Surveillance programs focused on healthcare-associated infections (HAI), including surgical site infections (SSIs), are essential tools to prevent their incidence and reduce their adverse effects, thereby allowing for the reduction of patients’ risk of infection. As widely shown in the literature from high-income countries, including the United States, the implementation of an effective surveillance approach can lead to a reduction in the incidence of HAI by as much as 30%, and by 55% in the case of SSIs. Within the scope of developing countries, several reports from the International Nosocomial Infection Control Consortium (INICC) have also shown that if surveillance and infection control strategies are applied in limited-resource countries, HAIs can also be reduced significantly.

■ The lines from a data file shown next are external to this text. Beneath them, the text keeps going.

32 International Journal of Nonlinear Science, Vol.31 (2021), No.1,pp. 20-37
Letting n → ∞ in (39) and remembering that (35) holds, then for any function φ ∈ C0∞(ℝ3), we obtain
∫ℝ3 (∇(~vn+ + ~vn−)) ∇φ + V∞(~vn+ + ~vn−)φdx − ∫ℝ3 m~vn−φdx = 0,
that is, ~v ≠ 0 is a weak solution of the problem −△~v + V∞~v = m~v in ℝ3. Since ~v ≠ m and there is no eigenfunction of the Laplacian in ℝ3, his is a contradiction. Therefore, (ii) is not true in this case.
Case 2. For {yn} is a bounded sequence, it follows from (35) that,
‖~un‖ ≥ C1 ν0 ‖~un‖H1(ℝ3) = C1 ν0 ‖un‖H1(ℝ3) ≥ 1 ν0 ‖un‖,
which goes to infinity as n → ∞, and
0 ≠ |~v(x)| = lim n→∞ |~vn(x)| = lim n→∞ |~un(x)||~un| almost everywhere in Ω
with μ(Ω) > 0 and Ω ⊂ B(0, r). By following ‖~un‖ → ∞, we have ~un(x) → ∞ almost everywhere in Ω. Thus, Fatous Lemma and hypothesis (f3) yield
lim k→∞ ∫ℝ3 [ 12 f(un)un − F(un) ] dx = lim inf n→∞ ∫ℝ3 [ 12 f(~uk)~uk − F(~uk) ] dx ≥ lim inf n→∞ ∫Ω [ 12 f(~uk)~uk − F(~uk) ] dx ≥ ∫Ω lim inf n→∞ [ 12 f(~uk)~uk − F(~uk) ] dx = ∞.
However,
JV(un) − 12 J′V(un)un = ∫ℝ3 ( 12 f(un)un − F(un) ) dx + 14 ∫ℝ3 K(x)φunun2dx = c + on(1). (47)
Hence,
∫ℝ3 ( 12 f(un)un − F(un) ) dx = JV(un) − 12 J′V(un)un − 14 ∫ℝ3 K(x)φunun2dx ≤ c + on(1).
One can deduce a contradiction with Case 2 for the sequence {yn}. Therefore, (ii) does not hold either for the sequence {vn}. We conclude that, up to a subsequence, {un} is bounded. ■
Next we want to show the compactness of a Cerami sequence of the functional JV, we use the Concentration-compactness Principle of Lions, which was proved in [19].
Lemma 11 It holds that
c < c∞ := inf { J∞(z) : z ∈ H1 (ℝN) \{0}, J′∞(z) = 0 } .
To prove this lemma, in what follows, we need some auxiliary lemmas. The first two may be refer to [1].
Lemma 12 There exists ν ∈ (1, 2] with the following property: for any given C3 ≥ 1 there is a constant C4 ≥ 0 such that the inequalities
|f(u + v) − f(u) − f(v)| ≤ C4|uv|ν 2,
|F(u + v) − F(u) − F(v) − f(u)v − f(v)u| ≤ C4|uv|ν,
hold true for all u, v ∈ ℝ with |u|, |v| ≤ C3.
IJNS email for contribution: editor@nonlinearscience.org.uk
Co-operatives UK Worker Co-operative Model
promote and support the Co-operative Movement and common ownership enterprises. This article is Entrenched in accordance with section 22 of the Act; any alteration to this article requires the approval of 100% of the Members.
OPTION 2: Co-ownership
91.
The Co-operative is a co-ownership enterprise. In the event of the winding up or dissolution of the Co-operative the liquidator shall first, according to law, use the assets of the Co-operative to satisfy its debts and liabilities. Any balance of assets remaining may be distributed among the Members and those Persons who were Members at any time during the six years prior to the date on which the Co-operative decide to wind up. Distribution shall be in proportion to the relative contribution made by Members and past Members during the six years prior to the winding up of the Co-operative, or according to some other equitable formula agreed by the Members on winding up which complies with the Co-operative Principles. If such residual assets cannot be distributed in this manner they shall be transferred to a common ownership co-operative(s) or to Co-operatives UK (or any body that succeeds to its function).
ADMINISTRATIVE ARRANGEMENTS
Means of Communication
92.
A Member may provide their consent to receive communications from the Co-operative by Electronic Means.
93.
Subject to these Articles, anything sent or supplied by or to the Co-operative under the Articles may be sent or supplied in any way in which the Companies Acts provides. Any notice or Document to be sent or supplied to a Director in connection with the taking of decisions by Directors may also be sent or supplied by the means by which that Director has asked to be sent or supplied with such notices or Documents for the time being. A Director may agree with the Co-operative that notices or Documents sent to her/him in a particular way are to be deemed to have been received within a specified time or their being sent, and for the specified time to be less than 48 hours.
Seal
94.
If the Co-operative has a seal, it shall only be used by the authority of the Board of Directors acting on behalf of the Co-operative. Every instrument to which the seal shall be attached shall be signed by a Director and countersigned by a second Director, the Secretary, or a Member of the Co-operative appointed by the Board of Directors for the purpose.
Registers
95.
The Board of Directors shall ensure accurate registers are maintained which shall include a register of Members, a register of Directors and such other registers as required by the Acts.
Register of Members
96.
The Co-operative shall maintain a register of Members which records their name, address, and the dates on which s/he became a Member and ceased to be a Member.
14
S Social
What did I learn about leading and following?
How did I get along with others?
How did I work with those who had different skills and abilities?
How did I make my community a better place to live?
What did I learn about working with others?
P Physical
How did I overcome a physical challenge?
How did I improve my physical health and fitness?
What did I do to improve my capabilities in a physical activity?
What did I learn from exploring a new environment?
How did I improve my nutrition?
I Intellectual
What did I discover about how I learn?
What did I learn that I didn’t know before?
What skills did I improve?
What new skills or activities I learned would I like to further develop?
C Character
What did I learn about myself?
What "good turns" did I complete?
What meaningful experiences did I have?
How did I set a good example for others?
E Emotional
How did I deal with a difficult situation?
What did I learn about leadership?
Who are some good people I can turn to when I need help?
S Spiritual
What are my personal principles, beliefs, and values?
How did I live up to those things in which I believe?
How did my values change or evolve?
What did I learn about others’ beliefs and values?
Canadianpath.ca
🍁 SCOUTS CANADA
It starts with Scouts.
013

This study was designed to determine the incidence of SSIs in 6 cities in 10 hospitals of India, a limited-resource economy. In our study, SSI rates in breast surgery and cardiac surgery were higher than both the INICC 2005–2010 and CDC-NHSN for 2006–2008 reported rates. In the cases of coronary bypass with chest and donor incision, hip prosthesis, knee prosthesis and exploratory abdominal SPs, SSI rates were higher than CDC-NHSN’s reported rates, but similar to INICC rates. SSI rates for craniotomy and thoracic surgery were lower than INICC, but higher than CDC-NHSN’s rates. SSI rates for limb amputation and vaginal hysterectomy procedures were similar to both INICC and CDC-NHSN’s reported rates. Finally, SSI rate for herniorrhaphy was higher than the INCC’s rate, but similar to the CDC-NHSN’s rate.
During the last few decades, the CDC has been the only available source to provide a basis for comparison of hospital infection rates worldwide. Comparing the CDC’s hospitals’ rates with those of hospitals fromWestern Europe and Oceania is considered valid, due to their similar socio-economic conditions. In contrast, the comparison of CDC’s hospitals’ rates and those of hospitals with limited-resources or with sufficient available resources, but without enough experience in the field of infection control, should involve the consideration of the mentioned disadvantages in terms of socio-economic factors. US hospitals enjoy more than a 50-year unrivaled experience in infection control and surveillance, sufficient human and medical supply resources availability, and a comprehensive legal framework backing infection control programs, including mandatory surveillance and hospital accreditation policies. The higher SSI rates found in our study, in comparison to the rates for CDC’s hospitals, have also been influenced by such factual background. The relation between the HAI rates
and the type of hospital (public, academic and private), and the relation between HAI rates and the country’s socio-economic level (defined as low-income, mid-low-income and high- income) have recently been analyzed and published by the INICC. Such studies’ findings showed that a higher country socio-economic level was correlated with a lower infection risk.
The comparison between this study’s findings and the data reported by the INICC 2005–2010 showed that SSI rates were similar in 55% of the analyzed SPs, whereas if compared with the CDC-NHSN for 2006–2008, SSI rates in this study were significantly higher in 73% of the analyzed SPs. This paper represents an important advance towards the knowledge of SSI epidemiology in India that will allow us to introduce targeted interventions. Furthermore, this study shows that INICC is a valuable international bench-marking tool, in addition to the CDC-NSHN, whose participating hospitals have unrivaled infection control experience and resources.